1. It's possible that Snyder doesn't have the pure capital to buy the remaining 40% and a financing structure to do so might be extra complicated considering the current situation and short-term future. 

We're talking roughly another $500 + million that he would have to front based on the $900 million offer and arrangement for the 25% stake that Snyder is apparently willing to buy and obviously a minimum of $900 million to purchase the entire 40% stake. 

However, a question has to be asked. Would Schar, Rothman and Smith be willing to sell their 40% share to Snyder for the discount price they agreed to with the other group? Probably not. 

2. If Snyder is willing to buy the 25% stake but not Schar's 15% -- that could say one other thing. It seems as if his battle with Schar is way more deeply rooted than it is with Rothman and Smith. 

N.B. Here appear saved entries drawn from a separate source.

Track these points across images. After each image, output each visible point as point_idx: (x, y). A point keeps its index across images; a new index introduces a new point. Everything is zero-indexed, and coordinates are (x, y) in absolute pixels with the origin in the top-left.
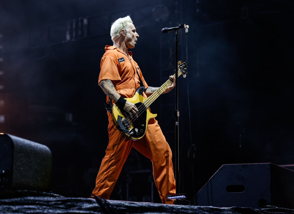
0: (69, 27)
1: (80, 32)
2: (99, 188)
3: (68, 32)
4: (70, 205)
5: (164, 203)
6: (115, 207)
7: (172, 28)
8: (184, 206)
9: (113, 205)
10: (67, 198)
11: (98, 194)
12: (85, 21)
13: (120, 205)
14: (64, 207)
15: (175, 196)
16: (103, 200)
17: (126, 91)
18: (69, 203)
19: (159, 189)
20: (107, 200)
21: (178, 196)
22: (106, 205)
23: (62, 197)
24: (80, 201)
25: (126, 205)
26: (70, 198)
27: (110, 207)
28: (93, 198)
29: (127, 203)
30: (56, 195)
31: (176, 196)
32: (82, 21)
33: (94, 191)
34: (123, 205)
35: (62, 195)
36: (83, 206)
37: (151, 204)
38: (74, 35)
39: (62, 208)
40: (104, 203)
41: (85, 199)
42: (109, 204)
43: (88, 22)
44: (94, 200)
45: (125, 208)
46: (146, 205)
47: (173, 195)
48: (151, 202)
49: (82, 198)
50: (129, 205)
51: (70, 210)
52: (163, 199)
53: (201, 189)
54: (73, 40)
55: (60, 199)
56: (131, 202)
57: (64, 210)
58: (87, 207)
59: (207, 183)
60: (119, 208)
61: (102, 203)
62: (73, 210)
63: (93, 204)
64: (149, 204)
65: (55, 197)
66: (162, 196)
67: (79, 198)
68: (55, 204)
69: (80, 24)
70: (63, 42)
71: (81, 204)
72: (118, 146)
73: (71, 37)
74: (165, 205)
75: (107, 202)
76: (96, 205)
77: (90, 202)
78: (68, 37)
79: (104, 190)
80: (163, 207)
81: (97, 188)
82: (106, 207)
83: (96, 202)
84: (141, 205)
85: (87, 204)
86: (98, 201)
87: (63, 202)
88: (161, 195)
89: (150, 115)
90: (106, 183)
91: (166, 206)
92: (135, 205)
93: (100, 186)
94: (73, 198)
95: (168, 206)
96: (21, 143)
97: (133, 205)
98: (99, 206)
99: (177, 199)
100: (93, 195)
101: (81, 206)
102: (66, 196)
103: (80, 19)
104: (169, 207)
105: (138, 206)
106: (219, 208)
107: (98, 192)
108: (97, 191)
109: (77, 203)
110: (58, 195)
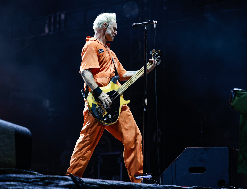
0: (48, 21)
1: (57, 26)
2: (73, 167)
3: (46, 26)
4: (48, 182)
5: (133, 182)
6: (88, 185)
7: (142, 23)
8: (150, 185)
9: (86, 183)
10: (45, 176)
11: (72, 172)
12: (63, 16)
13: (93, 183)
14: (43, 184)
15: (142, 176)
16: (78, 178)
17: (102, 80)
18: (47, 181)
19: (128, 169)
20: (81, 178)
21: (145, 175)
22: (80, 182)
23: (41, 175)
24: (57, 179)
25: (98, 183)
26: (48, 176)
27: (84, 185)
28: (69, 176)
29: (99, 181)
30: (35, 173)
31: (144, 176)
32: (60, 16)
33: (69, 170)
34: (96, 183)
35: (41, 173)
36: (60, 183)
37: (121, 182)
38: (52, 28)
39: (41, 185)
40: (78, 180)
41: (61, 177)
42: (83, 182)
43: (65, 17)
44: (70, 178)
45: (97, 186)
46: (116, 183)
47: (141, 175)
48: (120, 180)
49: (58, 176)
50: (101, 183)
51: (48, 187)
52: (132, 178)
53: (166, 170)
54: (51, 33)
55: (39, 177)
56: (103, 180)
57: (42, 186)
58: (63, 184)
59: (172, 165)
60: (92, 185)
61: (77, 180)
62: (50, 186)
63: (68, 182)
64: (119, 182)
65: (35, 174)
66: (131, 176)
67: (56, 176)
68: (34, 181)
69: (58, 18)
70: (42, 35)
71: (58, 182)
72: (91, 129)
73: (50, 30)
74: (133, 183)
75: (81, 180)
76: (71, 182)
77: (66, 180)
78: (47, 31)
79: (77, 169)
80: (131, 185)
81: (72, 167)
82: (80, 185)
83: (71, 180)
84: (112, 183)
85: (63, 182)
86: (73, 179)
87: (42, 179)
88: (130, 174)
89: (123, 102)
90: (80, 162)
91: (135, 184)
92: (107, 183)
93: (74, 165)
94: (51, 176)
95: (136, 184)
96: (4, 125)
97: (105, 183)
98: (74, 183)
99: (144, 179)
100: (68, 173)
101: (58, 184)
102: (44, 174)
103: (58, 14)
104: (138, 185)
105: (109, 184)
106: (182, 187)
107: (73, 170)
108: (71, 170)
109: (54, 180)
110: (37, 173)
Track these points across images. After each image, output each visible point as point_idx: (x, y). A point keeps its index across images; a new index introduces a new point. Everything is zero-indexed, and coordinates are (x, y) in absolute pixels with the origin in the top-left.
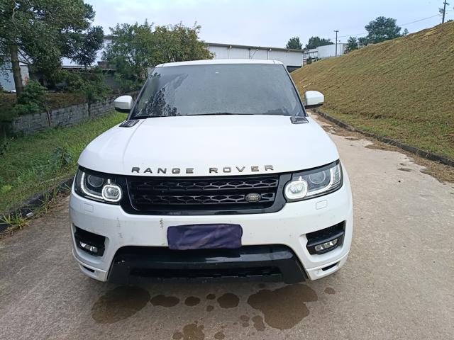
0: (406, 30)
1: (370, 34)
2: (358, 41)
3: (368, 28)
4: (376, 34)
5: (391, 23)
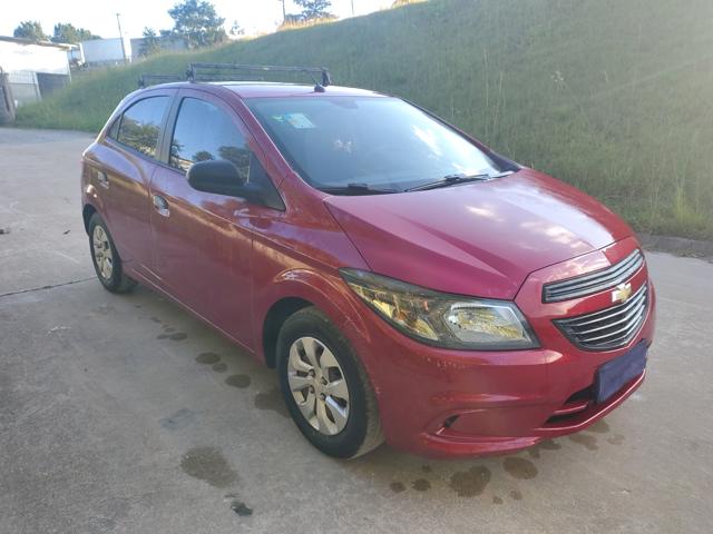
0: (235, 22)
1: (178, 26)
2: (158, 35)
3: (174, 13)
5: (208, 10)
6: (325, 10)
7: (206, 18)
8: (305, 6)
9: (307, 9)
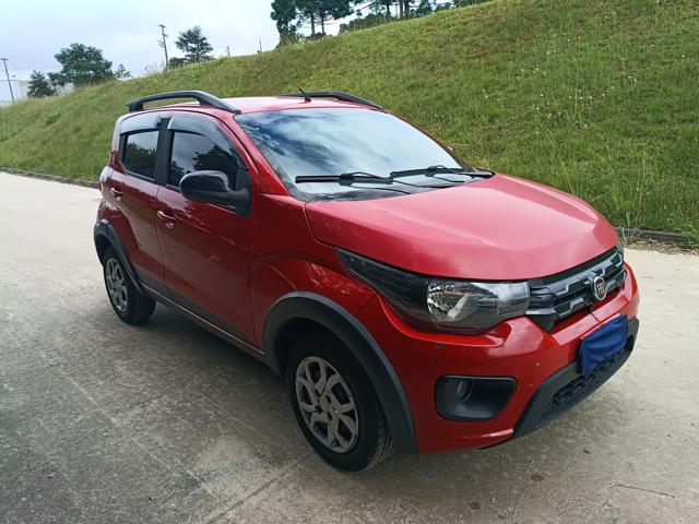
0: (121, 66)
1: (65, 67)
2: (47, 78)
3: (61, 58)
4: (75, 68)
5: (95, 55)
6: (208, 54)
7: (93, 62)
8: (188, 50)
9: (190, 53)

Both sides have launched legal battles against each other and the feud has seemingly become deeply personal with Snyder essentially accusing Schar of financing a takedown of Snyder with the help of former employee, Mary Ellen Blair, and Jessica McCloughan, the wife of former GM, Scot McCloughan.  

The legal battle between two stubborn, rich men has spilled into family with Snyder accusing Schar's family of providing discounted living arrangements for Blair. 

Is it possible that Snyder wants Schar to basically suffer and not get what he wants because he feels he has been the driving force between the leaked rumors and stories that Snyder is suing for? 

Snyder has sued more parties over the last few months than combined wins his football team since 2018.

Apparently, the attempt by the three partners to get a federal court to force Snyder to permit the sale did not sit well with Snyder or the NFL 

That should not be a surprise and if true, it means that the NFL and owners are not happy at all with Snyder or his three partners. Several owners and the league office have been furious with Snyder's operation and what we would term a decay of the franchise over the years. 

Confidentiality issues are holding up the full disclosure of the case but the Post was able to get the information they provided and the The New York Times has other details on the ownership problem, which many fans would suggest is simply a Snyder problem.